A complete adequate grammar of natural languages has to generate and process, at the same time, acceptable utterances. It has to provide both the code and the decoding simultaneously. Unfortunately, for the last forty years, mainstream linguistics (generative grammar) has mostly focused on the former (sentence generation) sacrificing the latter (sentence processing). The latter seems to be more challenging, however, and more interesting because it is the one which closely deals with conceptual structures. In other words, how does the mind recognize the intended meanings when it is confronted with many competing semantic interpretations? The grammar of utterance production is indeed less complex when compared to the decoding aspect. There is indeed a small number of grammatical structures available and the rules which create them consist of a finite set of numbers as well. There is no limit, on the other hand, on what the language can express.

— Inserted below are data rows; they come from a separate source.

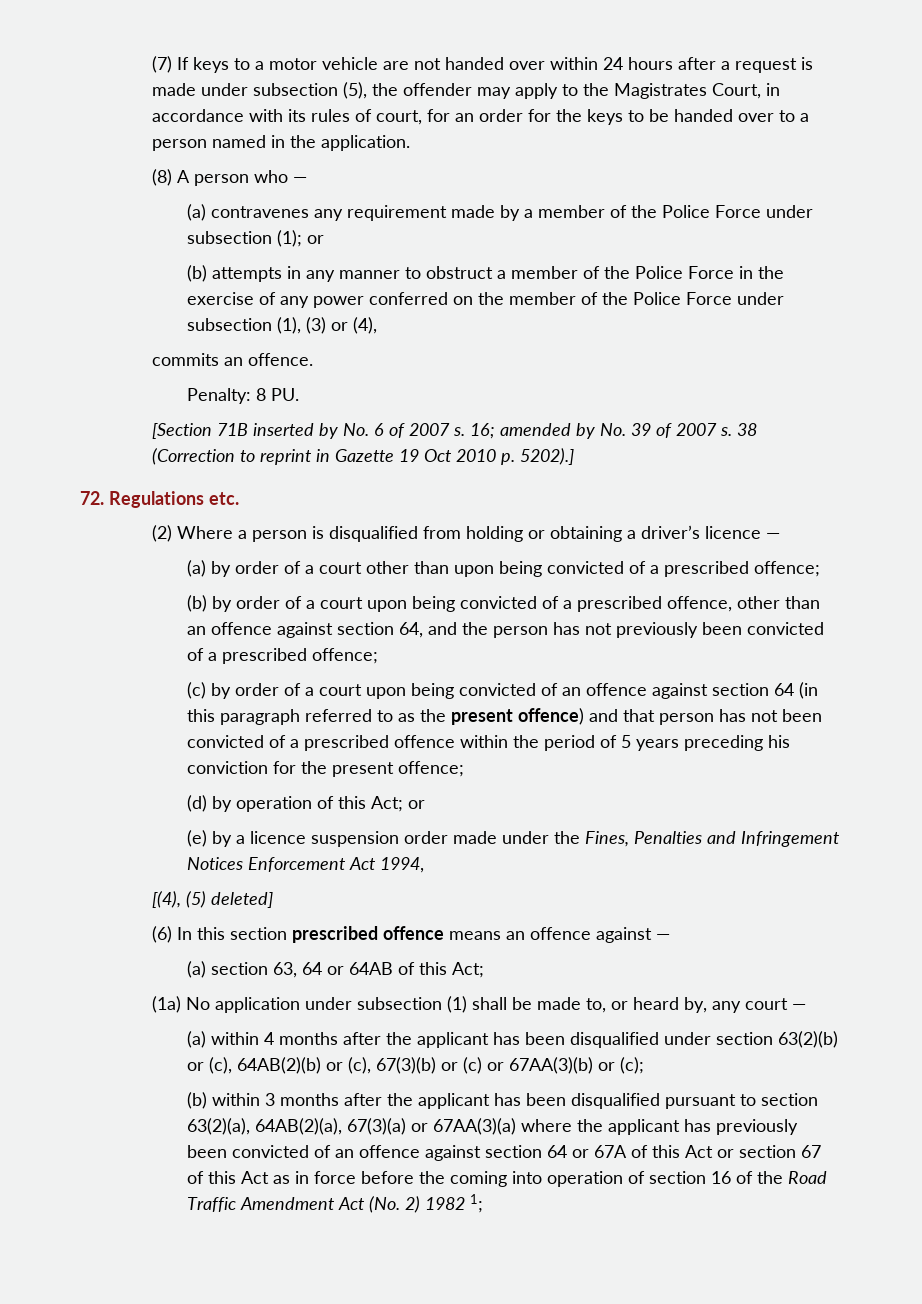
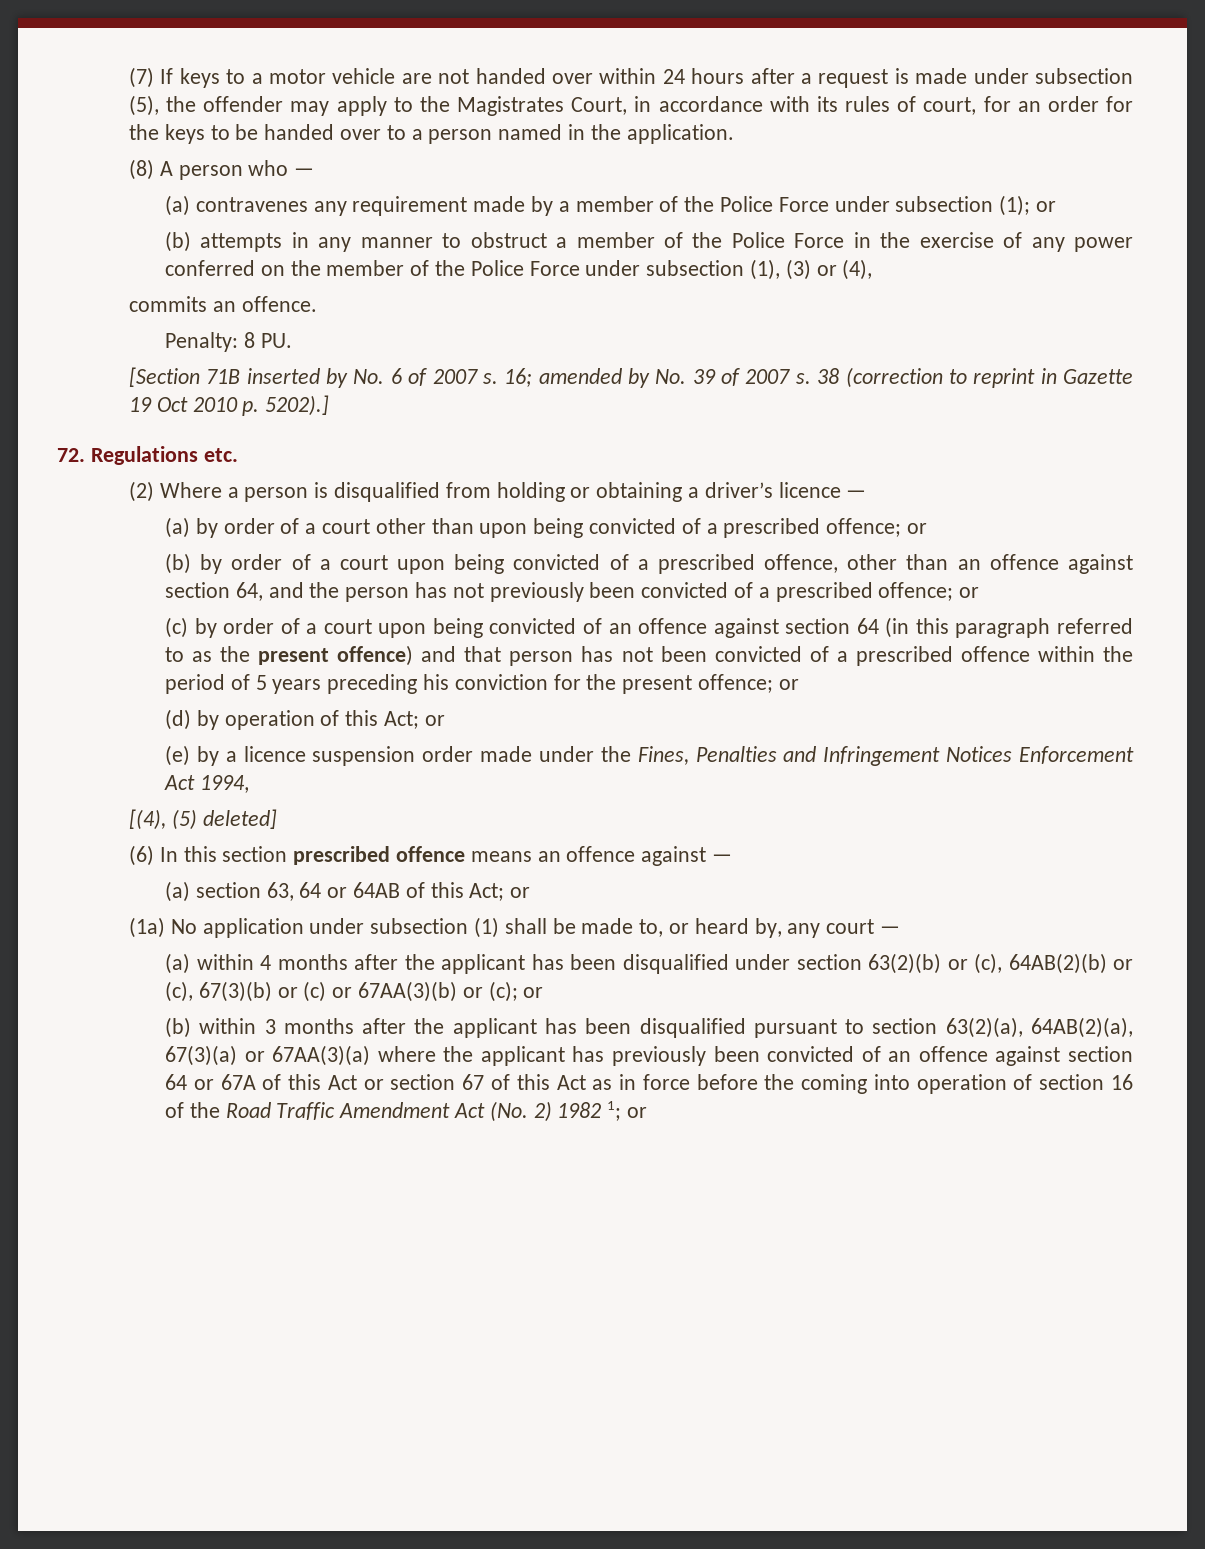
[151,448,235,465] (Correction -> [845,367,943,388] (correction
(821, 569) none -> [907,523,928,534] or
(379, 656) none -> [959,587,980,598] or
(465, 769) none -> [778,679,799,690] or
(485, 970) none -> [510,887,531,898] or
(645, 1065) none -> [523,987,544,998] or
(484, 1203) none -> [627,1107,648,1118] or

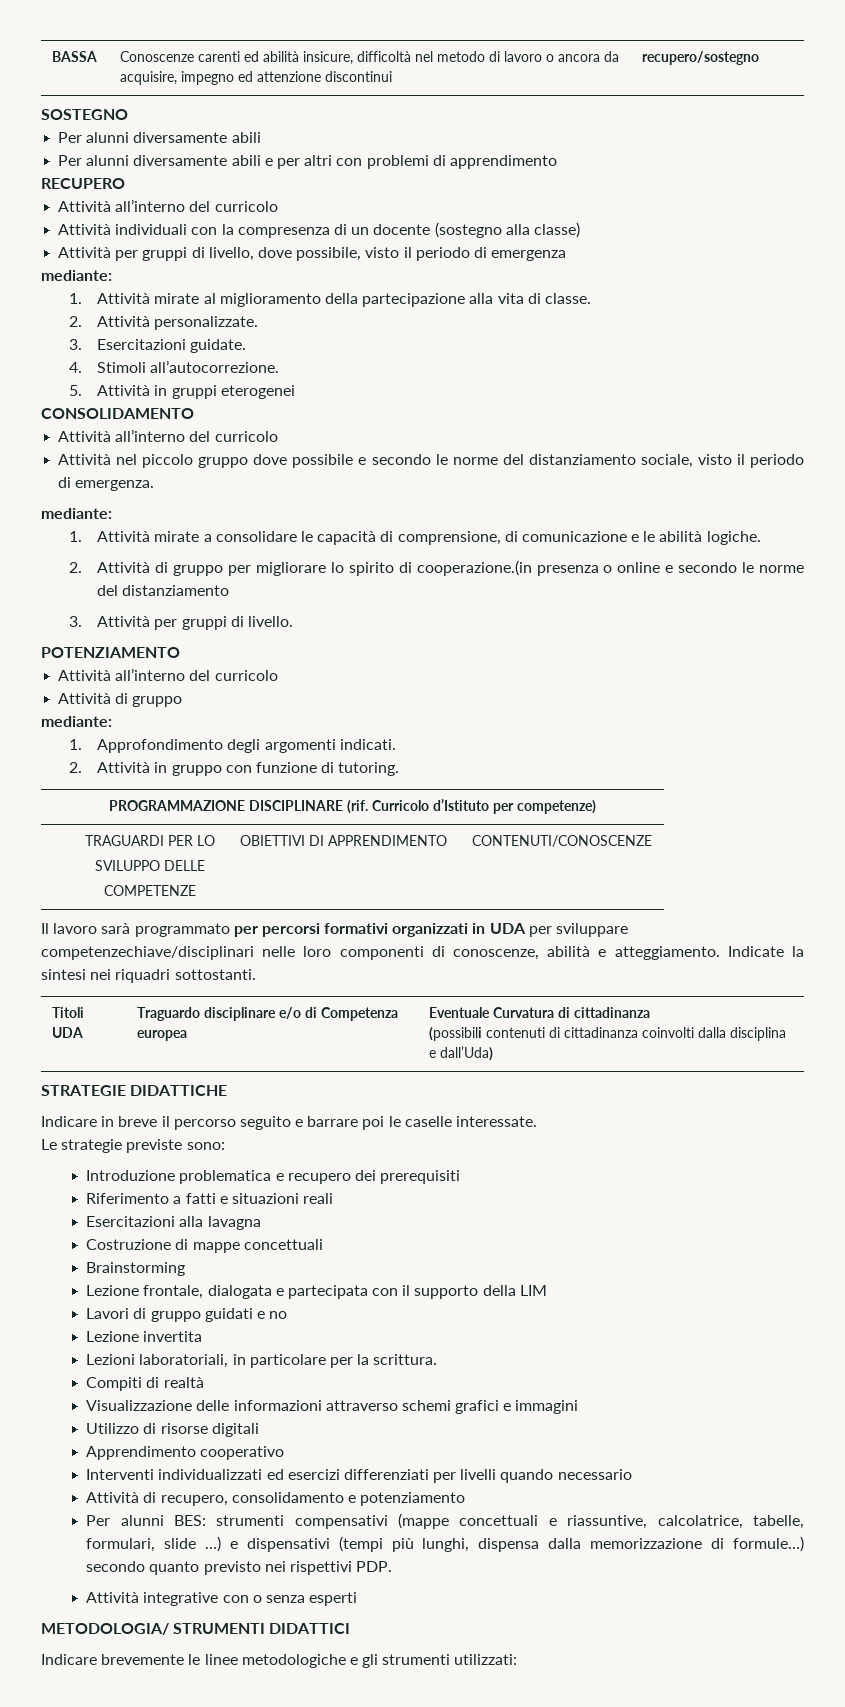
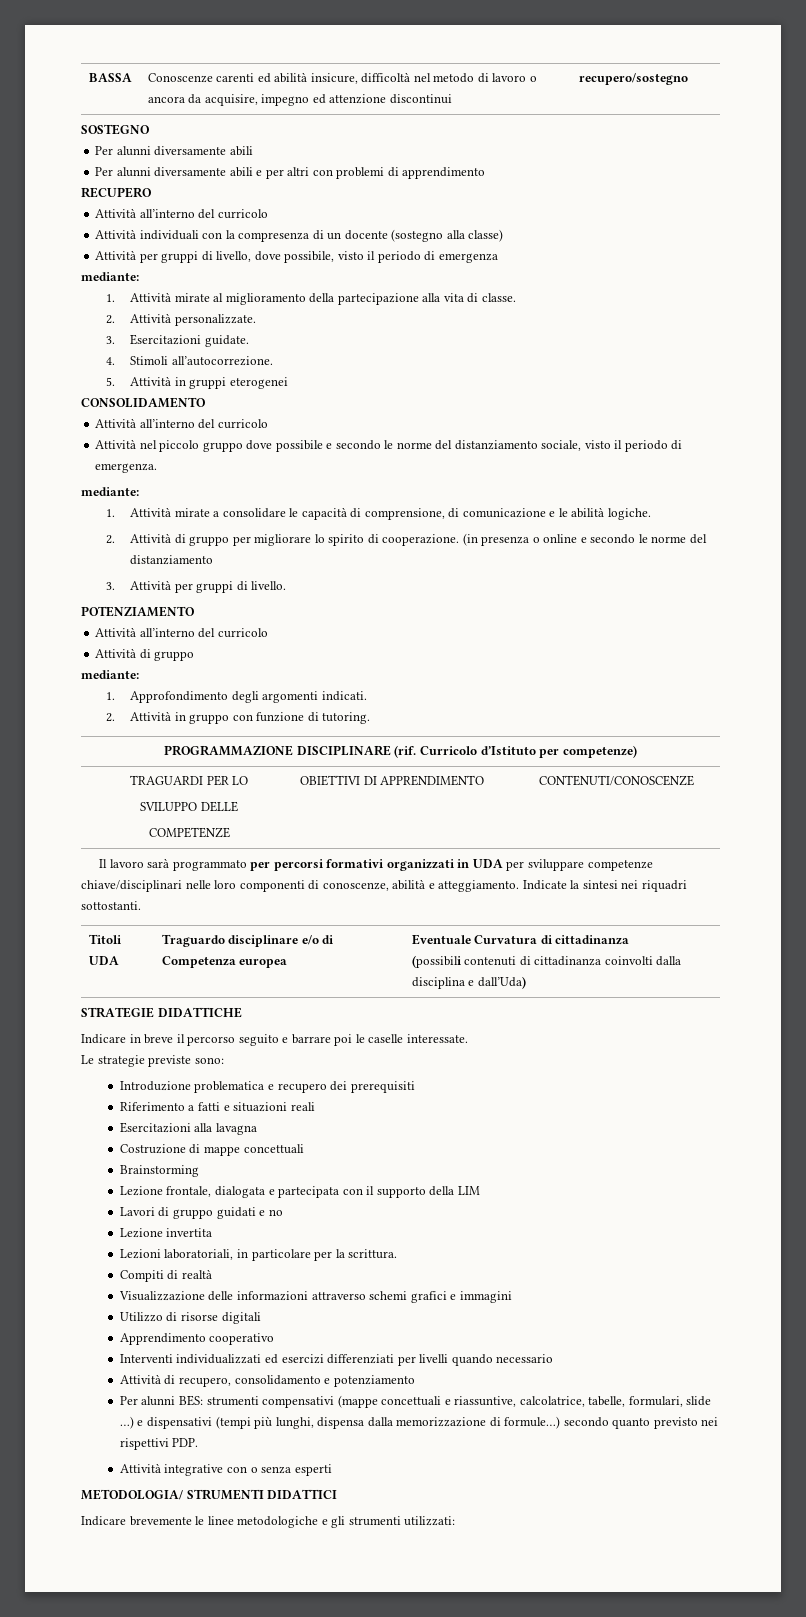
[416,560,532,576] cooperazione.(in -> [382,533,478,546] cooperazione. (in
[41,946,254,960] competenzechiave/disciplinari -> [587,860,653,871] [81,880,182,892] competenze chiave/disciplinari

The human mind can be indeed understood metaphorically as a super computer where the brain is the hardware and the mind a set of of various softwares in which language is generated and precessed by its own software. These cognitive softwares (language, memory, vision, etc.) have to work simultaneously. Obviously, there must exist a central software probably the mind which does the coordination. In this approach any single linguistic item is considered as being a paradigm and a syntagm at the same time. A large structure is also viewed as being a paradigm as well. The way for instance, a linguistics department might be a paradigm when it is a university unit but a syntagm when it is a whole with its faculty and program. Unlike traditional generative grammar, parsing doesn't come after the utterance has been completed: that is from the top to the botton: sentence boundary, major constituents boundaries (NPs, VPs, etc) to small constituents. In this approach, processing starts as soon as speech starts and ends immediately when it stops. Each paradim and syntagm is also assigned all possible meanings and functions and identifies them as either homonymous or polysemous. If they are polysemous then, the parser has to tell whether they are metaphors or metonymies. This investigation into language processing has also shown that semantics cannot divorce itself from sociolinguistics. The language software or the dictionary has to recognize all the different dialects, specialized languages or jargons and the different registers for proper semantic intepretation. Communication is easier in societies with centralized governments because there exist language policies and the imposition of prescriptive grammars. A lot of cliches are thus used as opposed to societies which are not nations yet.

References

  • Kimenyi, Alexandre 1989. Kinyarwanda and Kirundi names: a semiolinguistic analysis of Bantu onomastics.
  • New York: The Edwin Mellen Press. 1980. A relational grammar of Kinyarwanda.
  • Berkeley and Los Angeles: University of California Press. 1993. "Why is it that women in Rwanda cannot "marry"? in Locating power Berkeley Women Linguistic Society.